The List of the Participants of the Subjective QRS Benchmark
Multimodal Distortion
Several models were used capable of solving several tasks at once, such as Super-Resolution, Deblurring and Denoising. To start one of the operating modes, it was necessary to specify the appropriate parameters.
Nonlinear Activation Free Network (NAFNet)
NAFNet[1] is a modern CNN restoration baseline that deliberately simplifies the building block by removing conventional nonlinear activations, relying instead on lightweight gating/attention-style operations inside a U-Net-like framework. NAFNet has ~29M parameters for its main model variant used in the evaluations. It is notable for achieving strong restoration quality with a comparatively simple and efficient architecture competitive with transformer backbones.
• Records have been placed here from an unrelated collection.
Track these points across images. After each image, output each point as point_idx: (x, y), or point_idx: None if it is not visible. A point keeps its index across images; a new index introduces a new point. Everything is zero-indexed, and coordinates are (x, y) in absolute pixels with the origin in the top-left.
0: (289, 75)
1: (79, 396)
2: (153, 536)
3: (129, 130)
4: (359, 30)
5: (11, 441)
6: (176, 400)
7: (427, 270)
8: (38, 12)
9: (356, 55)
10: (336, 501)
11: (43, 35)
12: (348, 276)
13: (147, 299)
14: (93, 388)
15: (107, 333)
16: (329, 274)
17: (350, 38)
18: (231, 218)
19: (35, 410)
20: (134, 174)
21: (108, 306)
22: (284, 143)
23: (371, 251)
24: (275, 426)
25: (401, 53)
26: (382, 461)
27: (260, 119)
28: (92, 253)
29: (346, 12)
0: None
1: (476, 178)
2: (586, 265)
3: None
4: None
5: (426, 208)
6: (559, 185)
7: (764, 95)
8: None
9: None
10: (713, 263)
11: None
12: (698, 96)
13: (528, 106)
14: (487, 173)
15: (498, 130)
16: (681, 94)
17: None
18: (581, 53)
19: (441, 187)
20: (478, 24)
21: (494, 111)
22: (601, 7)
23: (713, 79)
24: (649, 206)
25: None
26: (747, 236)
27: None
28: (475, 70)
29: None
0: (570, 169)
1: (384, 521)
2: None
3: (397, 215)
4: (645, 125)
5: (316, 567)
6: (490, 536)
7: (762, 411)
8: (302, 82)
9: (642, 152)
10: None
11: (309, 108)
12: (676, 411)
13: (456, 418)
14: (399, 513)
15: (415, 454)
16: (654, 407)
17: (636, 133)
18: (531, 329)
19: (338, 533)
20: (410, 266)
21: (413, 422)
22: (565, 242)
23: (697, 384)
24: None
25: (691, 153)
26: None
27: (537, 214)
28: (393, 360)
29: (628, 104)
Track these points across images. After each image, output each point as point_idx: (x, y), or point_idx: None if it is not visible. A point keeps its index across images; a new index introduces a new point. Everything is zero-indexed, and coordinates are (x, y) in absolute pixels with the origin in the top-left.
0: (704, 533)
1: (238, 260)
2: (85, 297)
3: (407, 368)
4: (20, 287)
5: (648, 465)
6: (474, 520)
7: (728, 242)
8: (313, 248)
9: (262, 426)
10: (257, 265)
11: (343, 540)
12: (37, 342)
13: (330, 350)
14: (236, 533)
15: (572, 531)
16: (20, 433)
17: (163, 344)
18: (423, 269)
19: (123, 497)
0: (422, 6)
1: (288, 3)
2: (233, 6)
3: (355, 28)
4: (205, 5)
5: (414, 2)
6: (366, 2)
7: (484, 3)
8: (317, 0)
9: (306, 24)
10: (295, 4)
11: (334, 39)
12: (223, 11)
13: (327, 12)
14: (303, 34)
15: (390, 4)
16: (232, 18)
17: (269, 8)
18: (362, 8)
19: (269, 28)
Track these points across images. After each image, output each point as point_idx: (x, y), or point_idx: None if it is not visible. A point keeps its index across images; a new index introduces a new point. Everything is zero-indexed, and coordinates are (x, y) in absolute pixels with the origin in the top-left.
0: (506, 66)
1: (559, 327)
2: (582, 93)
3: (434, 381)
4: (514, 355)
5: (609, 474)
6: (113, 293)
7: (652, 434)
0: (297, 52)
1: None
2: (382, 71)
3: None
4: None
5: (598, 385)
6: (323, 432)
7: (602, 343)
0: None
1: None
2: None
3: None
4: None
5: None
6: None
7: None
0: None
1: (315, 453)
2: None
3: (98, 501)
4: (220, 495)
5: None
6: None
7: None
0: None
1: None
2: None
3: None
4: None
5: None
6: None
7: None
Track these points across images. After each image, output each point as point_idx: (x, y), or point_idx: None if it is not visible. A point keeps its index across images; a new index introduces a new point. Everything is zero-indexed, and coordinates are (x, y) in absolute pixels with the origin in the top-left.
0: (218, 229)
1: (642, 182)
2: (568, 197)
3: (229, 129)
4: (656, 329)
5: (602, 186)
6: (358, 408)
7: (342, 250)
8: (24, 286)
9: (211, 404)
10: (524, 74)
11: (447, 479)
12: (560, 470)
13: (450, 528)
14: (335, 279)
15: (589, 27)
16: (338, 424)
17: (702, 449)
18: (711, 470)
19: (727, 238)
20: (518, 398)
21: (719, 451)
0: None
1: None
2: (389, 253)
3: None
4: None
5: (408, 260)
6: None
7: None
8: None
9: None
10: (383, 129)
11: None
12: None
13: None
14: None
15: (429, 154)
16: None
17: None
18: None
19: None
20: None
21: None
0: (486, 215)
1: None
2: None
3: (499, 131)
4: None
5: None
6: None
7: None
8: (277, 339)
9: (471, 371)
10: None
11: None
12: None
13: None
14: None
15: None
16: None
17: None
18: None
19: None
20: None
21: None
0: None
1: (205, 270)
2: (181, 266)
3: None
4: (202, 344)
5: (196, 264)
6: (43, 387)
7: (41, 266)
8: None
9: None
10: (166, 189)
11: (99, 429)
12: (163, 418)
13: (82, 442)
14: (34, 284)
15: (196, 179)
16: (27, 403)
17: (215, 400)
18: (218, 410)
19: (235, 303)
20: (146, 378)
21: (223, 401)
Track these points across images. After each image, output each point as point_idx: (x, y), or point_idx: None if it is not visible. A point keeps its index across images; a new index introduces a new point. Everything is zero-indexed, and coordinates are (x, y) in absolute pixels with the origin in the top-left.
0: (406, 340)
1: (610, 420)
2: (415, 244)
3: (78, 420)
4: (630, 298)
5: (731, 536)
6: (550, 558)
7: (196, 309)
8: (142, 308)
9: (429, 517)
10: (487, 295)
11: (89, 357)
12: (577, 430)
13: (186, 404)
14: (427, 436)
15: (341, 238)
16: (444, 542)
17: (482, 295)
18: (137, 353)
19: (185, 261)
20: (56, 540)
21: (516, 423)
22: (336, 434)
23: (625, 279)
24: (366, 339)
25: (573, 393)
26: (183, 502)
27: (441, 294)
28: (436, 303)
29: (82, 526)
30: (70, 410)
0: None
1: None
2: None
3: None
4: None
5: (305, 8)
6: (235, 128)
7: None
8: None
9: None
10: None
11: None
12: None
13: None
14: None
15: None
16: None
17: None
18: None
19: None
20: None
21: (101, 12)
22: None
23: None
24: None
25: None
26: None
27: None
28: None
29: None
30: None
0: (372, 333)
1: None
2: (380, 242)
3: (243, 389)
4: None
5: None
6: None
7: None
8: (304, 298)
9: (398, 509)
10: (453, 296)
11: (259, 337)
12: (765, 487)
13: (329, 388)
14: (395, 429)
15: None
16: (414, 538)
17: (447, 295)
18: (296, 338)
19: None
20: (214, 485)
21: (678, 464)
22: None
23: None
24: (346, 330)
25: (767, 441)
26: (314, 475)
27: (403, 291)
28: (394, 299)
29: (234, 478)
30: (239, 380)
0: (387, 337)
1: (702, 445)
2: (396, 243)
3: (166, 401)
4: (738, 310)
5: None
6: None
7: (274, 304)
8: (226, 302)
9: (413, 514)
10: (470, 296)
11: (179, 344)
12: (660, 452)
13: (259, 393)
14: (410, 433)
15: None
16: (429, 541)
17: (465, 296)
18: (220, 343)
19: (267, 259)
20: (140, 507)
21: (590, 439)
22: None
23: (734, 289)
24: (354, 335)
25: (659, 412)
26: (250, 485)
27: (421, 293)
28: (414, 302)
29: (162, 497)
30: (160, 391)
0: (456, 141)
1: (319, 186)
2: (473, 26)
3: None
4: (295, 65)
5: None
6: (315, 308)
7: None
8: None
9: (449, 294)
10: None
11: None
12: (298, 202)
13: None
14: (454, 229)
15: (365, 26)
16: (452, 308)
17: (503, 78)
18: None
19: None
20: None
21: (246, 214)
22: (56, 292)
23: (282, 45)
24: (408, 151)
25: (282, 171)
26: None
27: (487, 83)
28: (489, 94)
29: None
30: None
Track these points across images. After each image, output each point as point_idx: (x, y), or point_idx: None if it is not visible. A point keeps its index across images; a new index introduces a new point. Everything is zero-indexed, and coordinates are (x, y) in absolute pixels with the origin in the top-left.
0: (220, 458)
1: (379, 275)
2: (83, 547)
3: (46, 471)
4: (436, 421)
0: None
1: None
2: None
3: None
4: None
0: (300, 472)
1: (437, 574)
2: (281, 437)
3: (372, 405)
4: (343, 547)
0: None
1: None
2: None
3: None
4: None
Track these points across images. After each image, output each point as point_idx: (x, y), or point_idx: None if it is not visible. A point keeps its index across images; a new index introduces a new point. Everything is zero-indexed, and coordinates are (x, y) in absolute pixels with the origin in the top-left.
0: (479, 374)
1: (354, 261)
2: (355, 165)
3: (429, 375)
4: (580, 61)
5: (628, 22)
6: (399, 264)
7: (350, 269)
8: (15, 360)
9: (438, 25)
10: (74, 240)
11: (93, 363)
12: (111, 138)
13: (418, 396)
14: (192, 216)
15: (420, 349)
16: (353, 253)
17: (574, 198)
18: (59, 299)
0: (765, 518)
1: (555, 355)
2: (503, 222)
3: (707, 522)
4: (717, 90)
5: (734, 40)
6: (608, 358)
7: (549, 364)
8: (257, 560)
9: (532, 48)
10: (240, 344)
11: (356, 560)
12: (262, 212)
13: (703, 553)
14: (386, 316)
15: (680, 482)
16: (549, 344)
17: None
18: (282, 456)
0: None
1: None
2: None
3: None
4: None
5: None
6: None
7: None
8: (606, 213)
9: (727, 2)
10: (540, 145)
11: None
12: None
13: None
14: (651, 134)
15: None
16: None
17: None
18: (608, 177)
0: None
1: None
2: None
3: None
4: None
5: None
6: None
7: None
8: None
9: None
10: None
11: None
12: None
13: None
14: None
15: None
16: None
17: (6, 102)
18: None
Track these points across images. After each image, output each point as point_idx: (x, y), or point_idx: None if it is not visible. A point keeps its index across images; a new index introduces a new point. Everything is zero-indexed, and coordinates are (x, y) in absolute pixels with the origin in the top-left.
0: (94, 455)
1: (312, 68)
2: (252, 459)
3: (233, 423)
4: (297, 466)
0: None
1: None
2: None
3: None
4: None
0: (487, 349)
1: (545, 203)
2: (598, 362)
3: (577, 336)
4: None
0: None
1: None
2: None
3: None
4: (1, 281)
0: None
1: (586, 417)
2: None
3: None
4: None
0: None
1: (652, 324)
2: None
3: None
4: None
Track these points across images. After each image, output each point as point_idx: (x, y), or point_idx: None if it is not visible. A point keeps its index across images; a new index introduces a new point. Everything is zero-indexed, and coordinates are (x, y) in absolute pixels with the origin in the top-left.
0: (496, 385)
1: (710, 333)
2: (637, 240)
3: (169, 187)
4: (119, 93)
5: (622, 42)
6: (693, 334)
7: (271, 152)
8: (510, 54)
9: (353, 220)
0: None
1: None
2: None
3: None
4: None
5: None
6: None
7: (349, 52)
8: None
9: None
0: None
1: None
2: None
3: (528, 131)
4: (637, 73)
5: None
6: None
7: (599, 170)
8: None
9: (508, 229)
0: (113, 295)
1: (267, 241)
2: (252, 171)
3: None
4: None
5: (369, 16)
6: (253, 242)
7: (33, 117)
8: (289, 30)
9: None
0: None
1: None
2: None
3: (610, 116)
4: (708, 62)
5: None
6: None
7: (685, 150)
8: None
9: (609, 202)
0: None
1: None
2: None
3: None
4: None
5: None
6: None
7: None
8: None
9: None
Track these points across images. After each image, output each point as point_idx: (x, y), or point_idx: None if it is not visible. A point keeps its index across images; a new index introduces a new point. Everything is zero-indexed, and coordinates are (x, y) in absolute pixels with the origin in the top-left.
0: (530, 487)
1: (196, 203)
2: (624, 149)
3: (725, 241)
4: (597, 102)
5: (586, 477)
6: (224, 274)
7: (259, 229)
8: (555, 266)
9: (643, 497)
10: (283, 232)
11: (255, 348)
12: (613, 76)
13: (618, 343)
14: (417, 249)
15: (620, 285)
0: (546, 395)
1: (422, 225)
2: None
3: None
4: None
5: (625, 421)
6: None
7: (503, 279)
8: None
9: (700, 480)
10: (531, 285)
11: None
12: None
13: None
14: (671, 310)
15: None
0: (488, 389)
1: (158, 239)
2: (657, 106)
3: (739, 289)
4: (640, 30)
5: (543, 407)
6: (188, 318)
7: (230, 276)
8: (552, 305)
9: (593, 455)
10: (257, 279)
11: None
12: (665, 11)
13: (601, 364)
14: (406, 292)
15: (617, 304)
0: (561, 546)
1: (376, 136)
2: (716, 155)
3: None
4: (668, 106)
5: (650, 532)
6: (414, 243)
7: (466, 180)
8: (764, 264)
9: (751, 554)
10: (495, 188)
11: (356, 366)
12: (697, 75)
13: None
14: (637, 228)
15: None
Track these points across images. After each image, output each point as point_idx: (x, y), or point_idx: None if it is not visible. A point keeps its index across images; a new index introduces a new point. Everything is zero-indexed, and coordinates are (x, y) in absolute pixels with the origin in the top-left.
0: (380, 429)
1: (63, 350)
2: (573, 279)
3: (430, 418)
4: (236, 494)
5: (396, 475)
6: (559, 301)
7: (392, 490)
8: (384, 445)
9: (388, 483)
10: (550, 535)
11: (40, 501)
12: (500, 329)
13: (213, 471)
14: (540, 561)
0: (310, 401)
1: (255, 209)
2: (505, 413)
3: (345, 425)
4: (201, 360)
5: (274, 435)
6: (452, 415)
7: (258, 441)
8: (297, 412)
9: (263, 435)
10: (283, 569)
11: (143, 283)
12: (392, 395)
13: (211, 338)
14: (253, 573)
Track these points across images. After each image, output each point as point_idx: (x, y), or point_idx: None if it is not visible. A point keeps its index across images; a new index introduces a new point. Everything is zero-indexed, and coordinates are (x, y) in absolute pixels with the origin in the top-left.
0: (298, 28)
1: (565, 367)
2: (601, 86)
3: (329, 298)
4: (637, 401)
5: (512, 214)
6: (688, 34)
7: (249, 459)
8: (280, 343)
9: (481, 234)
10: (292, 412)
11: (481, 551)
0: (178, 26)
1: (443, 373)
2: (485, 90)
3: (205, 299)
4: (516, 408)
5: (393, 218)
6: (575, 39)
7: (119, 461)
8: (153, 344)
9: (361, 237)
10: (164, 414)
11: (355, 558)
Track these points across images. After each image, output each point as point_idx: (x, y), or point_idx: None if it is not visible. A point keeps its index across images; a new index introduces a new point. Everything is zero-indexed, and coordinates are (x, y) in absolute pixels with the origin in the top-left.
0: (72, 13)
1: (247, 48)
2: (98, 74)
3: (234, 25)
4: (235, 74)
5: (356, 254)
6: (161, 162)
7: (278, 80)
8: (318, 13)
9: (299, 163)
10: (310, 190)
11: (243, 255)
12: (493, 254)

Video Restoration Transformer (VRT)
VRT[2] is a multi-scale video Transformer built from Temporal Mutual Self-Attention (TMSA) plus parallel warping. TMSA operates on short clips (mutual attention for alignment/fusion + self-attention for feature extraction) and uses sequence shifting to enable cross-clip interaction. VRT has 18.3M parameters for a 1280×720 LQ setting, and also highlights that VRT is comparatively heavy in memory/runtime versus recurrent designs.
Recurrent Video Restoration Transformer (RVRT)
RVRT[3] integrates parallel and recurrent strategies: it processes local clips in parallel inside a globally recurrent framework, and introduces Guided Deformable Attention (GDA) for clip-to-clip alignment/aggregation under flow guidance. RVRT has 13.6M parameters, while also noting that it achieves a strong trade-off between effectiveness, memory, and speed.
This model can be called a state-of-the-art in the field of Synthetic Video Super-Resolution.
Super-Resolution
Several models for Super-Resolution was used for generate the corresponding distortion class. For models where possible, both 2x scaling and 4x scaling options were used.
Hybrid Attention Transformer (HAT)
HAT[4] has 20.8M parameters while keeping a runtime similar to SwinIR. Architecturally, it is a Transformer SR model that combines window-based attention with additional “hybrid” attention components designed to better activate pixels. SwinIR as an evolution of Swin-style restoration Transformer.
This model can be called a state-of-the-art in the field of Video Super-Resolution.
Swin2SR
Swin2SR[5] has ~12M parameters and is positioned as a Swin-Transformer-based SR model aimed at strong quality with moderate size. Architecturally it adapts a hierarchical Swin-style backbone (windowed attention with cross-window interaction) for super-resolution, and Swin2SR emphasizes performance gains over earlier Transformer baselines in several settings.
BasicVSR++
BasicVSR++[6] is a recurrent VSR framework that redesigns BasicVSR with second-order grid propagation and flow-guided deformable alignment to better propagate and align information over time. BasicVSR++ has 7.3M parameters. The BasicVSR++ positions as a strong/top method for VSR while keeping parameter count similar to BasicVSR.
RealBasicVSR
RealBasicVSR[7] has 6.3M parameters and focuses on real-world VSR by adding an image cleaning / input pre-cleaning module in front of a VSR backbone to handle complex degradations. It introduces a training strategy including dynamic refinement to better fit real data distributions and improve robustness.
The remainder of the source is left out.